The end time will be included in the next query.

Gaps in Data

These SQL queries should be performed after you’re certain the data in this time frame actually exists in the database. Often this is difficult to pinpoint – data from distributed systems can arrive much later than expected. One of Hydrolix’s best features is the ability to handle late-arriving data while maintaining a short query response time.

Once you have an estimate of the maximum delay incoming data can have, subtract this time offset to your SQL timestamps. This will help ensure your data is complete, but will add latency to any reports at your destination.

   // Back-date the dates in our query to ensure all data has been received
   // before the query is executed.
   start := time.Now().Add(-queryInitialDelay).UTC()
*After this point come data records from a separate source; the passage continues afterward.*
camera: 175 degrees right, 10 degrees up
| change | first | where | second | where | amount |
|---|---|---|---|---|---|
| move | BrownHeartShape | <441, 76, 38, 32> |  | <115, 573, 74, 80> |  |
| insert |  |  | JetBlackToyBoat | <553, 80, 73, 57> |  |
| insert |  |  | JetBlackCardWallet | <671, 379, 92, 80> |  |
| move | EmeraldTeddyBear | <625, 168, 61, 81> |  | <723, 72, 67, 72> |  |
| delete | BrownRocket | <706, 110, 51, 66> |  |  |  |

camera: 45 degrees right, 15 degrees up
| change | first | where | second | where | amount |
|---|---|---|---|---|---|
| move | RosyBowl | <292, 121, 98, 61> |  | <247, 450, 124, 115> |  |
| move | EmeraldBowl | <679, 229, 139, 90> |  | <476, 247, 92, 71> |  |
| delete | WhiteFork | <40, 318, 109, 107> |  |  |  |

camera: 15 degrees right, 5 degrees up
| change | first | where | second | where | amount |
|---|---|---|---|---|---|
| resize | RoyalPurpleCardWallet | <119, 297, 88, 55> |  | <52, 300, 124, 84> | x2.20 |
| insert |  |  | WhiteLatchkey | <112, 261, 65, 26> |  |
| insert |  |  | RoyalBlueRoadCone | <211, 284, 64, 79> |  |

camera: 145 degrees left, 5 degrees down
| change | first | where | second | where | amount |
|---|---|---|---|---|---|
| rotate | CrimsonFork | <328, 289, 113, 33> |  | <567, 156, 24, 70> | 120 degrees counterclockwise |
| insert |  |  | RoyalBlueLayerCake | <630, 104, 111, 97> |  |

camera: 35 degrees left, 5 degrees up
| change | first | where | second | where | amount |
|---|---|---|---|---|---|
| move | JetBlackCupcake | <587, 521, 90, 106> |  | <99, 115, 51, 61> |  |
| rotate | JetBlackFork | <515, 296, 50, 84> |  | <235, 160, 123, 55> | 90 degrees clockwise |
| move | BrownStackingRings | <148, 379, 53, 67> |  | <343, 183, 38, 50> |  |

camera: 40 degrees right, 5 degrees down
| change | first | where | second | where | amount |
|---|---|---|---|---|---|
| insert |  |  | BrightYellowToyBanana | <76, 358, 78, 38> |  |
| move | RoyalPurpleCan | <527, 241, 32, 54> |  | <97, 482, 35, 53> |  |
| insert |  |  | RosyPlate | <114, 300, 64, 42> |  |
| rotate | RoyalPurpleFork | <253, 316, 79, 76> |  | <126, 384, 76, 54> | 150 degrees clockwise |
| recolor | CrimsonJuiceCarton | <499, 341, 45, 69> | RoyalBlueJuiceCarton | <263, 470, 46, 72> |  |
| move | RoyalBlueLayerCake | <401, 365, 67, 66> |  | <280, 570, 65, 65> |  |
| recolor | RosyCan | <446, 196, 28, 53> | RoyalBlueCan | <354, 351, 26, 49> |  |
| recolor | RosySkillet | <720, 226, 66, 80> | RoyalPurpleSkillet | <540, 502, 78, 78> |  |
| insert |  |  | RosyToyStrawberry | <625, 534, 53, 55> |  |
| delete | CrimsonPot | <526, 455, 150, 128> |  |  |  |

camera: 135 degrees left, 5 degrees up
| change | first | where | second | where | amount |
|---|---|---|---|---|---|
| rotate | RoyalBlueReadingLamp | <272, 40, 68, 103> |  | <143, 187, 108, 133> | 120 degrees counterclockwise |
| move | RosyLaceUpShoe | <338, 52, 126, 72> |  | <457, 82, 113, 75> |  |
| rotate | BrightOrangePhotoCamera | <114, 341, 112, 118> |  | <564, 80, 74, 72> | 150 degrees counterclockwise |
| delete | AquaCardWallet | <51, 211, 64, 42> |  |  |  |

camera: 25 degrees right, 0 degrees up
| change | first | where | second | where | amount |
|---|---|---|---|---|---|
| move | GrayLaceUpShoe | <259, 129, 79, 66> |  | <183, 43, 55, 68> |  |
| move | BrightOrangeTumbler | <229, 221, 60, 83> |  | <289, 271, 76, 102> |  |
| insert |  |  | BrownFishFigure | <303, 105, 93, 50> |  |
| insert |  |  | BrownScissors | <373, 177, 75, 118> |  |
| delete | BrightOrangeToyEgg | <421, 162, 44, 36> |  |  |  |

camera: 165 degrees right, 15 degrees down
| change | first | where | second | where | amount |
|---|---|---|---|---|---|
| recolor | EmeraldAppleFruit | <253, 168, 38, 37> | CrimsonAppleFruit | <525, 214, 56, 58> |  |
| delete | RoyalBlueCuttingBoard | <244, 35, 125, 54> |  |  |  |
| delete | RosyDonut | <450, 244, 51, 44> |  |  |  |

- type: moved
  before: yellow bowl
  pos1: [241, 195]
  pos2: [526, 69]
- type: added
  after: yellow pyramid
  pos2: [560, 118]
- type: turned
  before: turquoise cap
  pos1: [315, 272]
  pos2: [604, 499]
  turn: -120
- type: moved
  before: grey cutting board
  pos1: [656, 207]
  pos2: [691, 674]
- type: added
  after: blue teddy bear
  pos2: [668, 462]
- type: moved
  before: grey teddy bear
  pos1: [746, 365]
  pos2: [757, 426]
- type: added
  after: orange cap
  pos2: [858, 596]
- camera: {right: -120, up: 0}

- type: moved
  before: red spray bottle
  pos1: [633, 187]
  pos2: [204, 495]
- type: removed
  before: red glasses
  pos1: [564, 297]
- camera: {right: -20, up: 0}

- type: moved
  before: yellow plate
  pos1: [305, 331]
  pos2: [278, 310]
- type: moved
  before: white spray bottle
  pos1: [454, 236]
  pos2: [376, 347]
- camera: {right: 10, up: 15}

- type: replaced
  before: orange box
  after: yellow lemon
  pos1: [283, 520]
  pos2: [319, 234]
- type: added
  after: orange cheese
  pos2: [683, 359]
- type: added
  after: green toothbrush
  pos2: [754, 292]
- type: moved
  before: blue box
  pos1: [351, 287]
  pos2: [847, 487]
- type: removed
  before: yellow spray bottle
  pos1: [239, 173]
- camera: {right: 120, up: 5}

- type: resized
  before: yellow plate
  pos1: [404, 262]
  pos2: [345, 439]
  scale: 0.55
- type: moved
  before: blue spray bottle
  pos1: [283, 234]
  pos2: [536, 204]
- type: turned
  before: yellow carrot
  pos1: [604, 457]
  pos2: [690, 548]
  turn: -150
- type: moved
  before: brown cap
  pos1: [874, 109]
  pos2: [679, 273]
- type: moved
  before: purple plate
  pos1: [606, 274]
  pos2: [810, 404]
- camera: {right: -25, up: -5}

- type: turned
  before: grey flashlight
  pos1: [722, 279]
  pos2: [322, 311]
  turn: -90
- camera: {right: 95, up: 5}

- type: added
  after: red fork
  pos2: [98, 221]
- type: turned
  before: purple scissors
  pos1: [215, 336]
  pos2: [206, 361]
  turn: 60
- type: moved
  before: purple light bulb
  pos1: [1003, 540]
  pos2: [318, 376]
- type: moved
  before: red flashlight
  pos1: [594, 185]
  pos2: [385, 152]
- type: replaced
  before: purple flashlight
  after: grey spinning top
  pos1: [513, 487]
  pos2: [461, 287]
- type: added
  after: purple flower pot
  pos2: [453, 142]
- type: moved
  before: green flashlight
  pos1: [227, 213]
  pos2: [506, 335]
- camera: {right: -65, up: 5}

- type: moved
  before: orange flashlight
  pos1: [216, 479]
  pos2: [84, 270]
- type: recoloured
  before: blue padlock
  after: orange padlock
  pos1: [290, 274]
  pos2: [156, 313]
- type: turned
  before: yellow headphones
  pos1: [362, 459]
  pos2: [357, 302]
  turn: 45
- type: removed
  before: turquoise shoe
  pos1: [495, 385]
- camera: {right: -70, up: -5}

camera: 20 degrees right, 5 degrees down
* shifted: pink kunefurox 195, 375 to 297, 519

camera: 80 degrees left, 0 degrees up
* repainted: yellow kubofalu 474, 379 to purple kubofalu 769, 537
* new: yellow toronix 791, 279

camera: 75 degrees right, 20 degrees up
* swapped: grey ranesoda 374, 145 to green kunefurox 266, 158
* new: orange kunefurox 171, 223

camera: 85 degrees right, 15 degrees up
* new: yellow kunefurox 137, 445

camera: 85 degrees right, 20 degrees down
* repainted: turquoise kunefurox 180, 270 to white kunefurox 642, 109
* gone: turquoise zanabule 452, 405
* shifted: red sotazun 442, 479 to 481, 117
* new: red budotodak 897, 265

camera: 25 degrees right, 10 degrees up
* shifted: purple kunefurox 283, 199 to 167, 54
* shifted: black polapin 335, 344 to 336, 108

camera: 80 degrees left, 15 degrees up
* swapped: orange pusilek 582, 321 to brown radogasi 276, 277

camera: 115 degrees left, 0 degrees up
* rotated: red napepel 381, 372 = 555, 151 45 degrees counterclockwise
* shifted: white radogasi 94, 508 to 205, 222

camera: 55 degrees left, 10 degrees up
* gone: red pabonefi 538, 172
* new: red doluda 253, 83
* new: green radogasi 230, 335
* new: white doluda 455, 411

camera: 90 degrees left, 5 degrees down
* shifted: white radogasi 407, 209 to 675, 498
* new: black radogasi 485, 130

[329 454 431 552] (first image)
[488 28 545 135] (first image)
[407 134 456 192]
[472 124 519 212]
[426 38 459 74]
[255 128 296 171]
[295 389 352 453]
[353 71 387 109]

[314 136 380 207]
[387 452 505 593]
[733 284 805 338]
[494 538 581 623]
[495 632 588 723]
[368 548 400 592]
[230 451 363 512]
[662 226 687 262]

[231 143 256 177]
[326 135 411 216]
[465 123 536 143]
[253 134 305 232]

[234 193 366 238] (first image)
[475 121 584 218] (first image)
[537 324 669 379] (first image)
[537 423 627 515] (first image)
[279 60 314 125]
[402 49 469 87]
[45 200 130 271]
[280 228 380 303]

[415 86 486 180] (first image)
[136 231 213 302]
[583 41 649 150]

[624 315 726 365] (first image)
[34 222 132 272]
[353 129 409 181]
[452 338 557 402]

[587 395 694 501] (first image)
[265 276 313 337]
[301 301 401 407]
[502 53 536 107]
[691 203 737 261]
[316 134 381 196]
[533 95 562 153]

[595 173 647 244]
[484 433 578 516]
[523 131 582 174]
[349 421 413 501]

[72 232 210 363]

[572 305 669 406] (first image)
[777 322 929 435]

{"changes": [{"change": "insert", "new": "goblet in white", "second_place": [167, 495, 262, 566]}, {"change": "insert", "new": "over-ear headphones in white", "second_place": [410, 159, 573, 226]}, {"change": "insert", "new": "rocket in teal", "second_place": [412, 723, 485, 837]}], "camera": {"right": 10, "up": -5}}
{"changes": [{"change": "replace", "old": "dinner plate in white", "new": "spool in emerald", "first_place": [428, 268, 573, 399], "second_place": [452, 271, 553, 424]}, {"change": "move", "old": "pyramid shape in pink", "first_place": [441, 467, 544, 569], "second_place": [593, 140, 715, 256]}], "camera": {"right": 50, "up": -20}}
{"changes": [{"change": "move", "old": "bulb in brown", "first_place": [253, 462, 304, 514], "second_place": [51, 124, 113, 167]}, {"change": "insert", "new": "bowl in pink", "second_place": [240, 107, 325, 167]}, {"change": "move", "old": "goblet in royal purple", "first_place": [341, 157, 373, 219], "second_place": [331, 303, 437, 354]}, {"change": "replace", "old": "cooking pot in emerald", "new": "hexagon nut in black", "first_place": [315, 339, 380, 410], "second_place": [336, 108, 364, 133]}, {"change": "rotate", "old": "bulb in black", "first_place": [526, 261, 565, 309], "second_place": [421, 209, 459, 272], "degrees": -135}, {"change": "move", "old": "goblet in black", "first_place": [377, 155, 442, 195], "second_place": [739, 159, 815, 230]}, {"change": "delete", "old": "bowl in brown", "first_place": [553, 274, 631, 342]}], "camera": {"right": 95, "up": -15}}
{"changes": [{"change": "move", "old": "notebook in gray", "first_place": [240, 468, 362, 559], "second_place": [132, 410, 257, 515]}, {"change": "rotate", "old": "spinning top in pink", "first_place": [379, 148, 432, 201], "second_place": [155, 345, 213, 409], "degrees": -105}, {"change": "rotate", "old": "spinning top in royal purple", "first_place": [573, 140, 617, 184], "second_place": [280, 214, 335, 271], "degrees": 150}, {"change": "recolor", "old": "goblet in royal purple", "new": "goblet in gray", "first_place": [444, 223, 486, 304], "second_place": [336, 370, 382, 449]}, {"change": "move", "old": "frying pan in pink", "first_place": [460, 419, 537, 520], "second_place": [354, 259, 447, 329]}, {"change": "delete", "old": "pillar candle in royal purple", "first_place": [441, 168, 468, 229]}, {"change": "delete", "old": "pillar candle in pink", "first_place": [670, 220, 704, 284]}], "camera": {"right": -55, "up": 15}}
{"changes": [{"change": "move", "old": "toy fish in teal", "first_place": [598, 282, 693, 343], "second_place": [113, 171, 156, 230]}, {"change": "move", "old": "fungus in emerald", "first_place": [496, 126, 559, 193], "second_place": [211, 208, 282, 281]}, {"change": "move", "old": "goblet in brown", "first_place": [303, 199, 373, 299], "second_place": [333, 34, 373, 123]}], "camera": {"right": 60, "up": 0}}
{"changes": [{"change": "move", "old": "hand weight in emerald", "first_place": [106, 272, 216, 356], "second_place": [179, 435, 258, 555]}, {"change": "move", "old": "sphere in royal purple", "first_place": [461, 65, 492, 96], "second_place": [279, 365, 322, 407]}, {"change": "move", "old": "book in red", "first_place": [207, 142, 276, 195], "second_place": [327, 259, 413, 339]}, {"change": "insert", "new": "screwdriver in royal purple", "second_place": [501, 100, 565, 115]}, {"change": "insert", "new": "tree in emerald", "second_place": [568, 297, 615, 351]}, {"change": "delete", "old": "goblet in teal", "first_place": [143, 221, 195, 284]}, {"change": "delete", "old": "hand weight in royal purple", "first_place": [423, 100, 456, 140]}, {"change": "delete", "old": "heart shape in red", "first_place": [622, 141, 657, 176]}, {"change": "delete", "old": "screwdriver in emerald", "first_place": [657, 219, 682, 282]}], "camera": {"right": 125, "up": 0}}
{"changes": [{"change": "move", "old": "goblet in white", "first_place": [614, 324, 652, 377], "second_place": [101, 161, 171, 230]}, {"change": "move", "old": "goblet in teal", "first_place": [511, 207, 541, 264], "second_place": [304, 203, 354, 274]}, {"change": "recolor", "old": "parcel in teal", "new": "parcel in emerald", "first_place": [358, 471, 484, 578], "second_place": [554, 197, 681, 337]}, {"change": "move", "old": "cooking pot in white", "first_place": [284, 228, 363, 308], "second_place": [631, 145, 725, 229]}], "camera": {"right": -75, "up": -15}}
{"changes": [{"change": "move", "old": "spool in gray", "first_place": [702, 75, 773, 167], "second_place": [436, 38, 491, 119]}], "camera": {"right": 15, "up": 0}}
Our example code uses the --initial_delay parameter to specify this offset, which defaults to ten seconds, or 10s. Using the raw table example above, this command give the data an extra 42 seconds to be written to the Hydrolix database:

% go run main.go \
    --gcp_project <your-project-name> \
    --gcp_topic <your-topic-name> \
    —-hdx_url https://<yourcluster.domain.name>/query \
    --hdx_table <your_project.your_raw_table> \
    --hdx_token $HDX_TOKEN \


The main loop of the sample creates the query, pulls the data, and publishes it once during the duration specified in the --loop-delay parameter. What happens if all that work takes longer than the loop duration? There are a few options:

  • Warn the user that this is happening and do nothing (the approach we used for this demonstration)
  • Handle the work asynchronously. You could remove the blocking result.Get(ctx) call and work out a way for the ticker loop to spawn goroutines to actually do the work. In this case, you’d need to monitor the number of goroutines.

Viewing the Data

The data will be sent to your Google Pub/Sub topic for viewing and forwarding to consumers. View the messages containing the data in the Google UI by navigating to the subscription you created, selecting the “MESSAGES” tab, then clicking on the “PULL” button.

Note that with Pub/Sub, there is no guarantee that the messages will be delivered immediately, or in order.

Once your messages are in Google Pub/Sub, they can be sent to your destination. If you need to transform your messages before they get to the source, Pub/Sub allows user-defined JavaScript functions to modify message formats before transmission.